Text under study =>
Rat cerebral metabolic fluxes (μmol/min/g wet weight) and pyruvate 13C enrichment estimated in vivo from glutamate and glutamine C2 to C4 measurements. Four different scenarios are presented, using models differing in the handling of pyruvate enrichment and data sets varying according to the presence of multiplet data.

Values reported are mean±s.d.

Regarding flux parameters and their sensitivity to the data used, values were approximately the same and s.d.'s showed little change in the single-pyruvate enrichment model irrespective of whether multiplets were included in the analysis, except for Vx that had both larger estimate and error values in the presence of multiplets. With the dual-pyruvate model, although Vpc remained the same, the result of including multiplets was increased values for Vg and Vx, and lower estimates for Vn and Vnt; parameter errors were smaller for fluxes Vn and Vnt, and although errors associated with Vg and Vpc were similar to the analysis of content-only data, the error term for Vx was much larger in the presence of multiplets.

As reported above, the dual-pyruvate enrichment model when applied to carbon content-only data generates different values for pyruvate enrichment, but the value associated with the neuronal compartment is unlikely to be physiologic given its similarity to the enrichment of blood glucose. Parameters PYRn and PYRg actually reflect both pyruvate and acetyl-CoA enrichment. Therefore, the use of both unlabeled lactate and oxidation of fats is likely to reduce the contribution from [1,6-13C2]glucose. Conversely, when data including multiplets were analyzed, the neuronal pyruvate enrichment was 58% and the s.d.'s associated with all parameter estimates in general were smaller than the other three analyses.

Discussion

We believe that the model presented in this report is the first to attempt measurement of metabolic fluxes in the brain by using the additional information provided by 13C multiplets, which also provide the potential for separate estimation of pyruvate enrichment in glia and neurons. The latter will aid in the understanding of the extent to which different substrates support the carbon requirements of the two compartments.

The model was evaluated by analyzing serial 13C NMR spectra collected from the brain of rats. Unlike other models in the literature, this model has been verified by testing against oxygen consumption measurements obtained in a simpler preparation, the heart. Although there are signs that the addition of multiplets to the input data may assist in the evaluation of fluxes and substrate enrichment, the individual multiplet curves generated by the model did not fit the data as well as their carbon-content counterpart. This led to a more critical examination of the carbon-content curves, only to discover that there are subtle signs of model error that have been present since the earliest studies. Presumably, this is a result of additional features of metabolism that are not being taken into account, for which the impact on current parameter sets is difficult to assess.

Apply what you read =>
1) Reproduce everything in the passage on cerebral metabolic fluxes from "As reported above, the" down to "other three analyses.".
2) Decide whether each statement agrees with the passage on cerebral metabolic fluxes. Answer yes or no and quote the deciding words.
(a) In the dual-pyruvate model, including multiplets left the value of Vpc unchanged.
(b) The individual multiplet curves generated by the model fit the data better than the carbon-content curves.
(c) The model was verified against oxygen consumption measurements in the heart.
3) According to the passage on cerebral metabolic fluxes, what was the neuronal pyruvate enrichment when data including multiplets were analyzed?

Information shown =>

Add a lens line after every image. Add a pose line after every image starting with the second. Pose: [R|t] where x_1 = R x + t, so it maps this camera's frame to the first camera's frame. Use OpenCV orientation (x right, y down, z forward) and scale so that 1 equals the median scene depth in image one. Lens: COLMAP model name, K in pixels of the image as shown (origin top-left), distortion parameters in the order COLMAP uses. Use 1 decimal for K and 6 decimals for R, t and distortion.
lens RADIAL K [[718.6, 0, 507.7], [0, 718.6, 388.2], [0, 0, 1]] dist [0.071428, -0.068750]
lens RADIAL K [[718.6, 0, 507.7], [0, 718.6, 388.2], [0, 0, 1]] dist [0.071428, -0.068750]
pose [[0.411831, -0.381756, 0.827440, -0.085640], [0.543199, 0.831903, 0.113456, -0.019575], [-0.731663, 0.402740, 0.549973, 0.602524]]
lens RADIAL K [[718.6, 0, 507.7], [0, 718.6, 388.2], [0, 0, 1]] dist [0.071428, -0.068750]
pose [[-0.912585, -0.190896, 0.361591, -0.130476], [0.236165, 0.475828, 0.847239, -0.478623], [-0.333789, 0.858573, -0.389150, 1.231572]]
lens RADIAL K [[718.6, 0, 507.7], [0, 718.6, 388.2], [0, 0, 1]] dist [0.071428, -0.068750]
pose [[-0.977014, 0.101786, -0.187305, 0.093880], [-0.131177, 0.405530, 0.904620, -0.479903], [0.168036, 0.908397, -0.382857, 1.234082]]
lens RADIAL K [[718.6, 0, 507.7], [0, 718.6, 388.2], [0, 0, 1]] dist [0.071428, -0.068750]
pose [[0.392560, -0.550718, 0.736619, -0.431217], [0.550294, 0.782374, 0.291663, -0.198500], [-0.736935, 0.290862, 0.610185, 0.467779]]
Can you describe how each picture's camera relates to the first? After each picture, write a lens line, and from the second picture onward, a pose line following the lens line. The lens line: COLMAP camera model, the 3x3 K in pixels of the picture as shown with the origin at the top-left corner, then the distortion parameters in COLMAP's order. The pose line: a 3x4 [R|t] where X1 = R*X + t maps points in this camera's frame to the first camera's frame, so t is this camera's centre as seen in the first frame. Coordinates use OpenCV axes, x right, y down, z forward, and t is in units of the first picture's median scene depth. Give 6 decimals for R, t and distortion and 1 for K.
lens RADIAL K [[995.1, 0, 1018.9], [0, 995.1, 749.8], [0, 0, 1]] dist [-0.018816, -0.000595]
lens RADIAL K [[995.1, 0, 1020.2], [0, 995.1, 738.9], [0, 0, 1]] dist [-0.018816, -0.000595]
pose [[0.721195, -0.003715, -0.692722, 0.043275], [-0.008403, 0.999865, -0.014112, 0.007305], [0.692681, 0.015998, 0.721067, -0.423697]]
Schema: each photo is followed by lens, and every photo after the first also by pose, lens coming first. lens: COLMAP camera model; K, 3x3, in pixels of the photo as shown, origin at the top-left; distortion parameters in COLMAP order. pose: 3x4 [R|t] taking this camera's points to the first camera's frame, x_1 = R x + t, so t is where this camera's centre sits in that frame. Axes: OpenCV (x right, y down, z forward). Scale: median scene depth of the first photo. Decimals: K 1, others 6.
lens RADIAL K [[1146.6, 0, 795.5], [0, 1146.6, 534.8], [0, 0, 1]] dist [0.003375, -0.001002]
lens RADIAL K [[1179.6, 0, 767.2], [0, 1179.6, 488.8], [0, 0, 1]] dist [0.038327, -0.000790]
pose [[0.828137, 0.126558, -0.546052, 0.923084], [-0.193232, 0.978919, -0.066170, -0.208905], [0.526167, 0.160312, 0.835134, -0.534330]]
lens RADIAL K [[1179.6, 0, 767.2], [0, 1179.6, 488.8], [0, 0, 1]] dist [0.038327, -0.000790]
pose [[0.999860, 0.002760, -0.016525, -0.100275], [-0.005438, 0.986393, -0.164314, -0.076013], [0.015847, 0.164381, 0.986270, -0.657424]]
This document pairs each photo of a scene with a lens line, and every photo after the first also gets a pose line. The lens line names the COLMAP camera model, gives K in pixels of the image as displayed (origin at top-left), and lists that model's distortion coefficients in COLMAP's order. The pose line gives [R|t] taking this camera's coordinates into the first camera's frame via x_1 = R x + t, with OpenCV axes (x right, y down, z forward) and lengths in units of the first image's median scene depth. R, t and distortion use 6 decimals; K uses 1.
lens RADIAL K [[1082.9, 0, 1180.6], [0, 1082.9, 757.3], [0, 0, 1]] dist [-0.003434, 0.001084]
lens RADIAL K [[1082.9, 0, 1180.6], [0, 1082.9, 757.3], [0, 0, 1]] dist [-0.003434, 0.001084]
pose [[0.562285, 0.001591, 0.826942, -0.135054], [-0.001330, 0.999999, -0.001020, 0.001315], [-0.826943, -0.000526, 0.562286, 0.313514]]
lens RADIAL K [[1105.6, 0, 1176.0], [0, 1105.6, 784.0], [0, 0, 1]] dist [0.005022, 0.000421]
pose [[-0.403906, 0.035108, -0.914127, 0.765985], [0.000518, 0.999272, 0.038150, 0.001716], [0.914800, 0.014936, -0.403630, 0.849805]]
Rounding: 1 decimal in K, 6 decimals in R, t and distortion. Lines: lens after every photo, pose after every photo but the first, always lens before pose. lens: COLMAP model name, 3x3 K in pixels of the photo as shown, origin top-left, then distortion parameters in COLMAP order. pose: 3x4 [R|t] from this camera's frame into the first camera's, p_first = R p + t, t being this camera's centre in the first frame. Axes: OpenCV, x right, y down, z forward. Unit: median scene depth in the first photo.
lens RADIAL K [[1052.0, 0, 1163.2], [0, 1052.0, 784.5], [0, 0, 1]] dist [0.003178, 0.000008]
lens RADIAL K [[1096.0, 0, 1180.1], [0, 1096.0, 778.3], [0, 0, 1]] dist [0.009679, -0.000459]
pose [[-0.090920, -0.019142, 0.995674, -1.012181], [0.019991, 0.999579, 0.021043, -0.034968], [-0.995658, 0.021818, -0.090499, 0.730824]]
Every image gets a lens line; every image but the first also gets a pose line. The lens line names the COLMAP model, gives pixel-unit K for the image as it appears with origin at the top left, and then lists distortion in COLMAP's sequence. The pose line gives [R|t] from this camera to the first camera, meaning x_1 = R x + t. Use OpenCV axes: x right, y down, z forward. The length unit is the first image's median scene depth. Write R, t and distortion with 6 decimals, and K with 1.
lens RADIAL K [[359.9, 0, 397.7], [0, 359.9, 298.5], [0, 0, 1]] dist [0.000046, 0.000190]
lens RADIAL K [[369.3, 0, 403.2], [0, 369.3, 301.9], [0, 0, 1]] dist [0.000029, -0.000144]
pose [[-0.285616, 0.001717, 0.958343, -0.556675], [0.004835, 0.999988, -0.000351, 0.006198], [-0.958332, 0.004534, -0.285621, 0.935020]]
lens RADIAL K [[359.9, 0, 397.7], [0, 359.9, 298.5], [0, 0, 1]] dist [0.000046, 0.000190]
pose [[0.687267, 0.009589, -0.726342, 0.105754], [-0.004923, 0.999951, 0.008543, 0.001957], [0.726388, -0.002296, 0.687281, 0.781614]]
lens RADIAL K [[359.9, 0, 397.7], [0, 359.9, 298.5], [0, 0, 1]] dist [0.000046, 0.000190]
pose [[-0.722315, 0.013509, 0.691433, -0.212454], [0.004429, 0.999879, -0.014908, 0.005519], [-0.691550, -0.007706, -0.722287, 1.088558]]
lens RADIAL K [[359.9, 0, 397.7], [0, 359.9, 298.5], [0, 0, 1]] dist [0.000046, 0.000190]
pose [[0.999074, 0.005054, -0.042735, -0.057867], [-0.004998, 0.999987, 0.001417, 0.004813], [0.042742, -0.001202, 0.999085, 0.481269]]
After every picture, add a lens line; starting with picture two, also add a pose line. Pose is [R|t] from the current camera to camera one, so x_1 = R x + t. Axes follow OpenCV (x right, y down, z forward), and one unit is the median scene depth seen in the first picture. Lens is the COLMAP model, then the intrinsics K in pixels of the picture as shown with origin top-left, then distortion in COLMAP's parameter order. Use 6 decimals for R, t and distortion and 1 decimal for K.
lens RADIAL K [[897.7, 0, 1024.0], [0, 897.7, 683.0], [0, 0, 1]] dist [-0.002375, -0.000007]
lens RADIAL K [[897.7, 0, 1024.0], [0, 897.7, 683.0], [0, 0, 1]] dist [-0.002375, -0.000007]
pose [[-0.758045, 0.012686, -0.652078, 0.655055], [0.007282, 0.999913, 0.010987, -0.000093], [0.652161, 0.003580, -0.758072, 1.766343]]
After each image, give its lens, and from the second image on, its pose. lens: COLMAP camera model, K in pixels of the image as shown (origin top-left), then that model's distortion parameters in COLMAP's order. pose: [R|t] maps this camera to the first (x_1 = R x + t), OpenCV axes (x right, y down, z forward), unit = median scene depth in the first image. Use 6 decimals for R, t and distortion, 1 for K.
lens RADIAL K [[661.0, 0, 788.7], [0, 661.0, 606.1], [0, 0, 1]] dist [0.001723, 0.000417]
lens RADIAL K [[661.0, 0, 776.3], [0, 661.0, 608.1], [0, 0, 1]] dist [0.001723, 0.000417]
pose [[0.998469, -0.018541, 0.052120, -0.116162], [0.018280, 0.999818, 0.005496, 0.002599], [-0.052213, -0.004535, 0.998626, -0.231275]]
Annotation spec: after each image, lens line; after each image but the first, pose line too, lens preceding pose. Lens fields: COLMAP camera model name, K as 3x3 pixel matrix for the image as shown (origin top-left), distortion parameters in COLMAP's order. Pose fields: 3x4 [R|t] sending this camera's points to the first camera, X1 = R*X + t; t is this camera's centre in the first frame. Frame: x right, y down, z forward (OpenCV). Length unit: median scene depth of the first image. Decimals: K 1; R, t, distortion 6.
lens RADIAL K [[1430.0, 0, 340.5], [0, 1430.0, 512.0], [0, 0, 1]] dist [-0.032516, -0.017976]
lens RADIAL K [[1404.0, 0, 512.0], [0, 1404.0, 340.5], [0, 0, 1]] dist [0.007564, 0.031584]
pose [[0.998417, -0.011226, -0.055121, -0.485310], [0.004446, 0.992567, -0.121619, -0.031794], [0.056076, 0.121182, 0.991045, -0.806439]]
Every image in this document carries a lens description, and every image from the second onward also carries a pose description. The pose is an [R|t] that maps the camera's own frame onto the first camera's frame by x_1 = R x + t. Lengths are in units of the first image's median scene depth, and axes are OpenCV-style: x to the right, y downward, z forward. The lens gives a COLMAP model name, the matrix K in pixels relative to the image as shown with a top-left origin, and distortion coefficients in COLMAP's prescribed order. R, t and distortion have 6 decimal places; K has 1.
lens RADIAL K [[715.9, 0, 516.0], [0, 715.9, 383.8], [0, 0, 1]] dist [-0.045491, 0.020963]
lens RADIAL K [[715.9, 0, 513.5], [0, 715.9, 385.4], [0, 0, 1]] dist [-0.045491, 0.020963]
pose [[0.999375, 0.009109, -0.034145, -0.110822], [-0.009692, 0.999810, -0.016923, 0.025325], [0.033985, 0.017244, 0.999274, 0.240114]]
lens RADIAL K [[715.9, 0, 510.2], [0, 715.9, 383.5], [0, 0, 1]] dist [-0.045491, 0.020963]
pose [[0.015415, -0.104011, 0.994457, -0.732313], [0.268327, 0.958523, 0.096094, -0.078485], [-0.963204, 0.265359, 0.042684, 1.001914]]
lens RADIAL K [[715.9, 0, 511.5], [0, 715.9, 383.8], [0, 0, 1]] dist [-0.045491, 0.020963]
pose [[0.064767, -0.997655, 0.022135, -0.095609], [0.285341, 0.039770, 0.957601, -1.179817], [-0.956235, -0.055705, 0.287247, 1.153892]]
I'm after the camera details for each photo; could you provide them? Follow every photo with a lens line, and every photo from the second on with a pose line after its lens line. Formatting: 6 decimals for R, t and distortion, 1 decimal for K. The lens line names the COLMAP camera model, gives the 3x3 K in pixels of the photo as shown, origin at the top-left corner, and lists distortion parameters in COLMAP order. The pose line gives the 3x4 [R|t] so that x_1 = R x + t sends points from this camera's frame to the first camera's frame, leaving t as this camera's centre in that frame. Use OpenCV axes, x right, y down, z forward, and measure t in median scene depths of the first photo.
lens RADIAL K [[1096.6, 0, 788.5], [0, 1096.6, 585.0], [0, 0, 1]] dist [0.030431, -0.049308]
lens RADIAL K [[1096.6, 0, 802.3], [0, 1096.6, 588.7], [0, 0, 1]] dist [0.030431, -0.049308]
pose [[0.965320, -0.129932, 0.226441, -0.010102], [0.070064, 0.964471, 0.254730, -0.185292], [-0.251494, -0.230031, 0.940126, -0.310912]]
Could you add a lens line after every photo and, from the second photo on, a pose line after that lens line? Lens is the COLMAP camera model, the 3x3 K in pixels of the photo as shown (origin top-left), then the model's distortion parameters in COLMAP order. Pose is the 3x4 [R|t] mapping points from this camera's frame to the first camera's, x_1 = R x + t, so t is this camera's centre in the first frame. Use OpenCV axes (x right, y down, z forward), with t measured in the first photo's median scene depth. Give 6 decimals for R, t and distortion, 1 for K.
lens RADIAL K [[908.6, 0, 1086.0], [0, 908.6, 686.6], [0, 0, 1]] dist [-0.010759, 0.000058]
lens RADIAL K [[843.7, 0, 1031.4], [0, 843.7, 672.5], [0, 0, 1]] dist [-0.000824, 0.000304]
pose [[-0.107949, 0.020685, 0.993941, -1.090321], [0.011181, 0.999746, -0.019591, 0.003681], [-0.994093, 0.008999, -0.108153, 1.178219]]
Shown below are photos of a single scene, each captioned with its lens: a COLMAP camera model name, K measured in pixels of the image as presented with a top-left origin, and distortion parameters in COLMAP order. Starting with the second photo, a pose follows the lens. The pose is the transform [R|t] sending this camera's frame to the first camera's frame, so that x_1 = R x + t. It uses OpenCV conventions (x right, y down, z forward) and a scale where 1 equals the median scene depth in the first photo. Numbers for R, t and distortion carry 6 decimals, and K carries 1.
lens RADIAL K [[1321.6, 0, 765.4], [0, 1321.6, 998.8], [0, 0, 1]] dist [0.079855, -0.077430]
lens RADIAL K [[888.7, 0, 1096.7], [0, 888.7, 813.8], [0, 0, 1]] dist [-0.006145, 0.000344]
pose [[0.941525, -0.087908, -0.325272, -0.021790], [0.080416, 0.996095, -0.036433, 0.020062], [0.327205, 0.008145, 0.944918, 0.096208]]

Numbered answers =>
1)
As reported above, the dual-pyruvate enrichment model when applied to carbon content-only data generates different values for pyruvate enrichment, but the value associated with the neuronal compartment is unlikely to be physiologic given its similarity to the enrichment of blood glucose. Parameters PYRn and PYRg actually reflect both pyruvate and acetyl-CoA enrichment. Therefore, the use of both unlabeled lactate and oxidation of fats is likely to reduce the contribution from [1,6-13C2]glucose. Conversely, when data including multiplets were analyzed, the neuronal pyruvate enrichment was 58% and the s.d.'s associated with all parameter estimates in general were smaller than the other three analyses.

2)
(a) Yes: "although Vpc remained the same"
(b) No: "the individual multiplet curves generated by the model did not fit the data as well as their carbon-content counterpart"
(c) Yes: "this model has been verified by testing against oxygen consumption measurements obtained in a simpler preparation, the heart"

3) It was 58%.